=== MATERIAL TO PROCESS ===

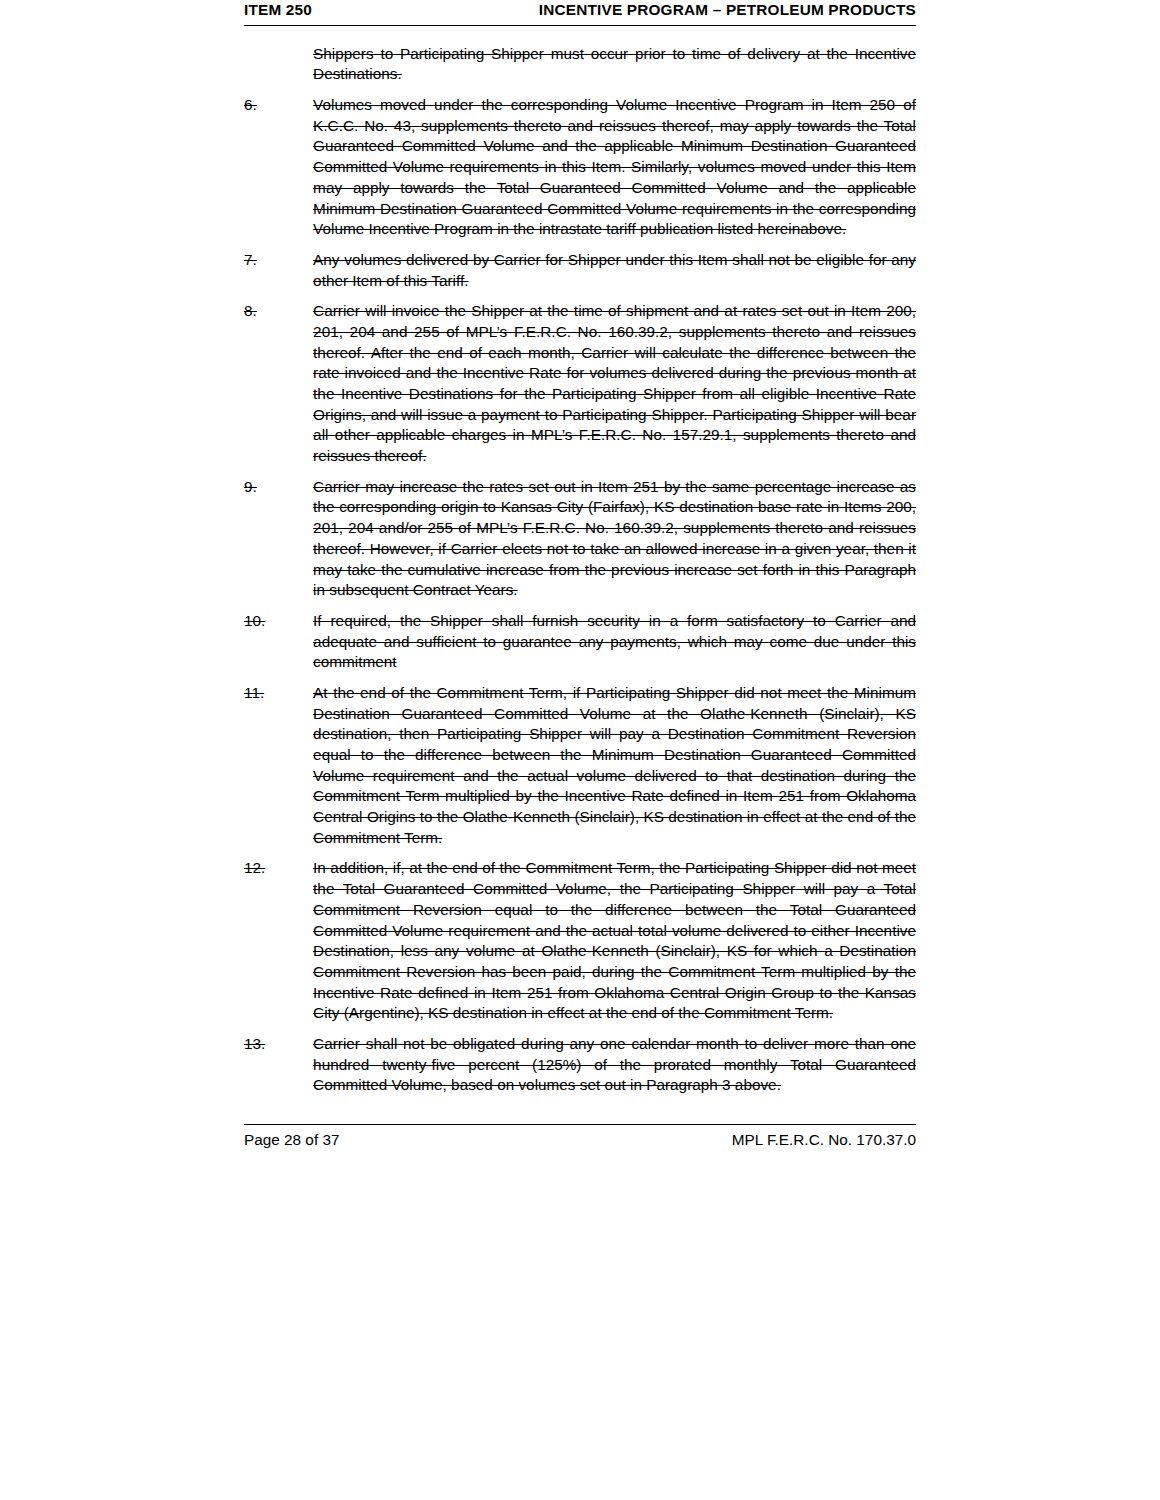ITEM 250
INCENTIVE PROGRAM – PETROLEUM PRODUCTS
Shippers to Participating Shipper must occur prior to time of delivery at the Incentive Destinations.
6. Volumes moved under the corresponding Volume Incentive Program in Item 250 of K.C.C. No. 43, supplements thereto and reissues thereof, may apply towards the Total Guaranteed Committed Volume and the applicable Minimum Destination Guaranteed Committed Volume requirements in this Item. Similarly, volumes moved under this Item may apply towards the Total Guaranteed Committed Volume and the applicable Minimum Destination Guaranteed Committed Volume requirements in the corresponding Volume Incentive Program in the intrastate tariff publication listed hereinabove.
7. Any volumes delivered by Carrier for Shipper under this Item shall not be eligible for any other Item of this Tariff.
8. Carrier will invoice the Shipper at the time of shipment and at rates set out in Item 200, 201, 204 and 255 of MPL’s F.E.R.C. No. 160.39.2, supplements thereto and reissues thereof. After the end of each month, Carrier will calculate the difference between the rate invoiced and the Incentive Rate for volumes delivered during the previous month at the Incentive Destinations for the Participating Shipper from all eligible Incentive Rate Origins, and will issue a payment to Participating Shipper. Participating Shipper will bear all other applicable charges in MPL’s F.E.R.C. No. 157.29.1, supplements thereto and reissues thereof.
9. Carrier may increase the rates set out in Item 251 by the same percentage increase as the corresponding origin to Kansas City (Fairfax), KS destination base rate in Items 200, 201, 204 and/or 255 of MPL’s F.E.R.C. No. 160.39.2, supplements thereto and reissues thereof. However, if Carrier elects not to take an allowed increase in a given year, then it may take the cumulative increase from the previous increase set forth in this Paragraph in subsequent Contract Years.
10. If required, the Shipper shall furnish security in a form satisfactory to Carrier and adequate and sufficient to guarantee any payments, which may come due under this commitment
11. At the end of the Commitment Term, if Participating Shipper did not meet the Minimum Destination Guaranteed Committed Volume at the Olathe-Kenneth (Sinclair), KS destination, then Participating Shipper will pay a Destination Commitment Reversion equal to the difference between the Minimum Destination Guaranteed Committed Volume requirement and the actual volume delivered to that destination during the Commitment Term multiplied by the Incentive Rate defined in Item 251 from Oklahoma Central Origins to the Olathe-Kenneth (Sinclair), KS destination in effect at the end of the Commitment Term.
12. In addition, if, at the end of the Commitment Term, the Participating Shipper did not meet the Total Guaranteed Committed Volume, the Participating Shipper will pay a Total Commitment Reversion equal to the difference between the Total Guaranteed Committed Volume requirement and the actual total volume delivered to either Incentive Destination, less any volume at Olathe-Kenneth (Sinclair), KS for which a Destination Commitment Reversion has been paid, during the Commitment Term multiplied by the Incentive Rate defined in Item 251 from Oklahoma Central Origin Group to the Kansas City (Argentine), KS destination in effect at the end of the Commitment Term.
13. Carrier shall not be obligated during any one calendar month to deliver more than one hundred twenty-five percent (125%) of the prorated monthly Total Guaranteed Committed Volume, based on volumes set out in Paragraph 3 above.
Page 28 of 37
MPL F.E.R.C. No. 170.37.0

===

DIRECTIONS: Quote the records above exactly, leaving out any pictures.

OUTPUT FOR THIS EXERCISE:
ITEM 250
INCENTIVE PROGRAM – PETROLEUM PRODUCTS
Shippers to Participating Shipper must occur prior to time of delivery at the Incentive Destinations.
6. Volumes moved under the corresponding Volume Incentive Program in Item 250 of K.C.C. No. 43, supplements thereto and reissues thereof, may apply towards the Total Guaranteed Committed Volume and the applicable Minimum Destination Guaranteed Committed Volume requirements in this Item. Similarly, volumes moved under this Item may apply towards the Total Guaranteed Committed Volume and the applicable Minimum Destination Guaranteed Committed Volume requirements in the corresponding Volume Incentive Program in the intrastate tariff publication listed hereinabove.
7. Any volumes delivered by Carrier for Shipper under this Item shall not be eligible for any other Item of this Tariff.
8. Carrier will invoice the Shipper at the time of shipment and at rates set out in Item 200, 201, 204 and 255 of MPL’s F.E.R.C. No. 160.39.2, supplements thereto and reissues thereof. After the end of each month, Carrier will calculate the difference between the rate invoiced and the Incentive Rate for volumes delivered during the previous month at the Incentive Destinations for the Participating Shipper from all eligible Incentive Rate Origins, and will issue a payment to Participating Shipper. Participating Shipper will bear all other applicable charges in MPL’s F.E.R.C. No. 157.29.1, supplements thereto and reissues thereof.
9. Carrier may increase the rates set out in Item 251 by the same percentage increase as the corresponding origin to Kansas City (Fairfax), KS destination base rate in Items 200, 201, 204 and/or 255 of MPL’s F.E.R.C. No. 160.39.2, supplements thereto and reissues thereof. However, if Carrier elects not to take an allowed increase in a given year, then it may take the cumulative increase from the previous increase set forth in this Paragraph in subsequent Contract Years.
10. If required, the Shipper shall furnish security in a form satisfactory to Carrier and adequate and sufficient to guarantee any payments, which may come due under this commitment
11. At the end of the Commitment Term, if Participating Shipper did not meet the Minimum Destination Guaranteed Committed Volume at the Olathe-Kenneth (Sinclair), KS destination, then Participating Shipper will pay a Destination Commitment Reversion equal to the difference between the Minimum Destination Guaranteed Committed Volume requirement and the actual volume delivered to that destination during the Commitment Term multiplied by the Incentive Rate defined in Item 251 from Oklahoma Central Origins to the Olathe-Kenneth (Sinclair), KS destination in effect at the end of the Commitment Term.
12. In addition, if, at the end of the Commitment Term, the Participating Shipper did not meet the Total Guaranteed Committed Volume, the Participating Shipper will pay a Total Commitment Reversion equal to the difference between the Total Guaranteed Committed Volume requirement and the actual total volume delivered to either Incentive Destination, less any volume at Olathe-Kenneth (Sinclair), KS for which a Destination Commitment Reversion has been paid, during the Commitment Term multiplied by the Incentive Rate defined in Item 251 from Oklahoma Central Origin Group to the Kansas City (Argentine), KS destination in effect at the end of the Commitment Term.
13. Carrier shall not be obligated during any one calendar month to deliver more than one hundred twenty-five percent (125%) of the prorated monthly Total Guaranteed Committed Volume, based on volumes set out in Paragraph 3 above.
Page 28 of 37
MPL F.E.R.C. No. 170.37.0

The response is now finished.